KPK has produced film actors par excellence and Gul Hameed stands head and shoulders above many of them. Standing 6 feet and 3 inches tall, Gul Hameed was a very handsome film hero the likes of whom were rarely seen by the film world. He didn’t live long. Born in 1909 he died in 1937. His film career was barely 10 years old and it was the embryonic stage of the evolvement of film industry in the subcontinent when silent movies used to be made. Gul Hameed had the rare distinction of working both in the silent as well as in the Talkies in 1930s. In a way he can be described as one of the early heroes of film industry in the subcontinent.
Gul Hameed was born in village Pir Piai near Nowshera. His father had got him recruited in the Police but his heart didn’t lay in it. Because of his good physical features he soon got a break in film industry when he was spotted by notable film director A. . R. Kardar who casted him as an hero in his films.
Gul Hameed soon made his mark as a film hero first in the silent movies and then in the talkies.

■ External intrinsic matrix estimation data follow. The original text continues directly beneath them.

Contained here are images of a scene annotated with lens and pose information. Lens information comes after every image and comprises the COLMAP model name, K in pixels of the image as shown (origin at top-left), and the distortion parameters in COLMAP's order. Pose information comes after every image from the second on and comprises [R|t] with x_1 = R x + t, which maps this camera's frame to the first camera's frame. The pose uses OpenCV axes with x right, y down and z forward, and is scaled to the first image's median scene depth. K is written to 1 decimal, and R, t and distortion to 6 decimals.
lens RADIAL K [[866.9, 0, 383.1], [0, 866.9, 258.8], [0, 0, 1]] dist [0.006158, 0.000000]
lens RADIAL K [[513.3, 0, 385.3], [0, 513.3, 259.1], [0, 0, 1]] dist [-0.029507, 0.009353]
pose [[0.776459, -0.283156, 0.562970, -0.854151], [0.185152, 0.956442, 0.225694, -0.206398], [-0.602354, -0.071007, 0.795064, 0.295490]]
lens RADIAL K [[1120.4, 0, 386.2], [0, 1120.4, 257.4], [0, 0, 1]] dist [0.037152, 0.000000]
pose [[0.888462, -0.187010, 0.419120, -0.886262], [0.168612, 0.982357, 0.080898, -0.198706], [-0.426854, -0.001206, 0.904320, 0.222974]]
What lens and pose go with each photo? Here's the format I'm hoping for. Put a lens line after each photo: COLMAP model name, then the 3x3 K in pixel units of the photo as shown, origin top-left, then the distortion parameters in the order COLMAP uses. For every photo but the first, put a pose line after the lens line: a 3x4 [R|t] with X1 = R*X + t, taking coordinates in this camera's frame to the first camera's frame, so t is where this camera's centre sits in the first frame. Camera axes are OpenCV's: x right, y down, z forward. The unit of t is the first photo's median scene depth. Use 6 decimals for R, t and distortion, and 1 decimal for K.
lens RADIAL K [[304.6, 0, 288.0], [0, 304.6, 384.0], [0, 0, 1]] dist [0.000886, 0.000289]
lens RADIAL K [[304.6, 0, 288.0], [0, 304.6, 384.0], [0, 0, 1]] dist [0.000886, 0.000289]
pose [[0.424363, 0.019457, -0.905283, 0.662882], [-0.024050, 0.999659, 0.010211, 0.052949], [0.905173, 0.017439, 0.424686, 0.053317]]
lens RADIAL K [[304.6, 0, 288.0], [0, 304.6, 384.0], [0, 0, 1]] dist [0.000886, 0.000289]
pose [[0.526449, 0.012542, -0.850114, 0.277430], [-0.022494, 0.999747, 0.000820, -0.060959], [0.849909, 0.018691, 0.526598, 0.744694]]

Some of his noteworthy films were Khyber Pass, Sunera Sansar, Baghi Sipahi, Chandar Gupta, Yasmeen, Murderer and Brave heart.
Gul Hameed had married Patience Cooper, a leading film lady of her time after she converted to Islam and became to be known as Sabira Sultana. Hodgkin’s Disease cut his life short and Gul Hameed died at the age of only 29. He had a premonition that his days are numbered so he timely made it back to his ancestral village to breathe his last in the lap of his mother whom he liked very much. Surely, he deserves a footage in the form of a documentary on his life and acting but what a pity that one doesn’t find any programme producer with the required sense and guts to make it.